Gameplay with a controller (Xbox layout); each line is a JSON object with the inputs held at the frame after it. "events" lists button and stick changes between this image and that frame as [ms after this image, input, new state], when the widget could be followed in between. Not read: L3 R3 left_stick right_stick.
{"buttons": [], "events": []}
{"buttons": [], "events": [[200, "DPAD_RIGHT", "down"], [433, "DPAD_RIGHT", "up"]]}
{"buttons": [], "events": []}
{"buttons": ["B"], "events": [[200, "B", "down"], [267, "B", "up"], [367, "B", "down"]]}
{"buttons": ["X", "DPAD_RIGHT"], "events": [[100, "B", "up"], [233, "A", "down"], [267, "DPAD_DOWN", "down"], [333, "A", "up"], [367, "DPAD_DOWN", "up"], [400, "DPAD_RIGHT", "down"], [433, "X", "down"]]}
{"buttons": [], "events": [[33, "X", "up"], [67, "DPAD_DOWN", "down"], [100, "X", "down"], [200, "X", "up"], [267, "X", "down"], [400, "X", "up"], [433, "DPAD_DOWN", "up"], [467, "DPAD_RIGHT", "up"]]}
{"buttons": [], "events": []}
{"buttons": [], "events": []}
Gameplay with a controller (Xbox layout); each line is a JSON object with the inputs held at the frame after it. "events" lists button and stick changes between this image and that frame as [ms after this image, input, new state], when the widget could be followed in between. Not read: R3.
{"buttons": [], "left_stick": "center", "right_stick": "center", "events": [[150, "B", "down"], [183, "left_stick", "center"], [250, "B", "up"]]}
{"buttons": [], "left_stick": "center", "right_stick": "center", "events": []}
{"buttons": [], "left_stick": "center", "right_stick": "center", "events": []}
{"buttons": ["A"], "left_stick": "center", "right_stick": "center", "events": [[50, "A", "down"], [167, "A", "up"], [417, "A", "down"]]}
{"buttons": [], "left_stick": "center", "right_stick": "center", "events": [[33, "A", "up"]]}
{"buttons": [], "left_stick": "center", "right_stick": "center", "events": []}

= = = = =

● **EXERCISE REQUIREMENTS**:
I would like you to return every entry exactly, with nothing changed.

● **SOLUTION FOR THIS PROBLEM**:
Gameplay with a controller (Xbox layout); each line is a JSON object with the inputs held at the frame after it. "events" lists button and stick changes between this image and that frame as [ms after this image, input, new state], when the widget could be followed in between. Not read: L3 R3 left_stick right_stick.
{"buttons": [], "events": []}
{"buttons": [], "events": [[200, "DPAD_RIGHT", "down"], [433, "DPAD_RIGHT", "up"]]}
{"buttons": [], "events": []}
{"buttons": ["B"], "events": [[200, "B", "down"], [267, "B", "up"], [367, "B", "down"]]}
{"buttons": ["X", "DPAD_RIGHT"], "events": [[100, "B", "up"], [233, "A", "down"], [267, "DPAD_DOWN", "down"], [333, "A", "up"], [367, "DPAD_DOWN", "up"], [400, "DPAD_RIGHT", "down"], [433, "X", "down"]]}
{"buttons": [], "events": [[33, "X", "up"], [67, "DPAD_DOWN", "down"], [100, "X", "down"], [200, "X", "up"], [267, "X", "down"], [400, "X", "up"], [433, "DPAD_DOWN", "up"], [467, "DPAD_RIGHT", "up"]]}
{"buttons": [], "events": []}
{"buttons": [], "events": []}
Gameplay with a controller (Xbox layout); each line is a JSON object with the inputs held at the frame after it. "events" lists button and stick changes between this image and that frame as [ms after this image, input, new state], when the widget could be followed in between. Not read: R3.
{"buttons": [], "left_stick": "center", "right_stick": "center", "events": [[150, "B", "down"], [183, "left_stick", "center"], [250, "B", "up"]]}
{"buttons": [], "left_stick": "center", "right_stick": "center", "events": []}
{"buttons": [], "left_stick": "center", "right_stick": "center", "events": []}
{"buttons": ["A"], "left_stick": "center", "right_stick": "center", "events": [[50, "A", "down"], [167, "A", "up"], [417, "A", "down"]]}
{"buttons": [], "left_stick": "center", "right_stick": "center", "events": [[33, "A", "up"]]}
{"buttons": [], "left_stick": "center", "right_stick": "center", "events": []}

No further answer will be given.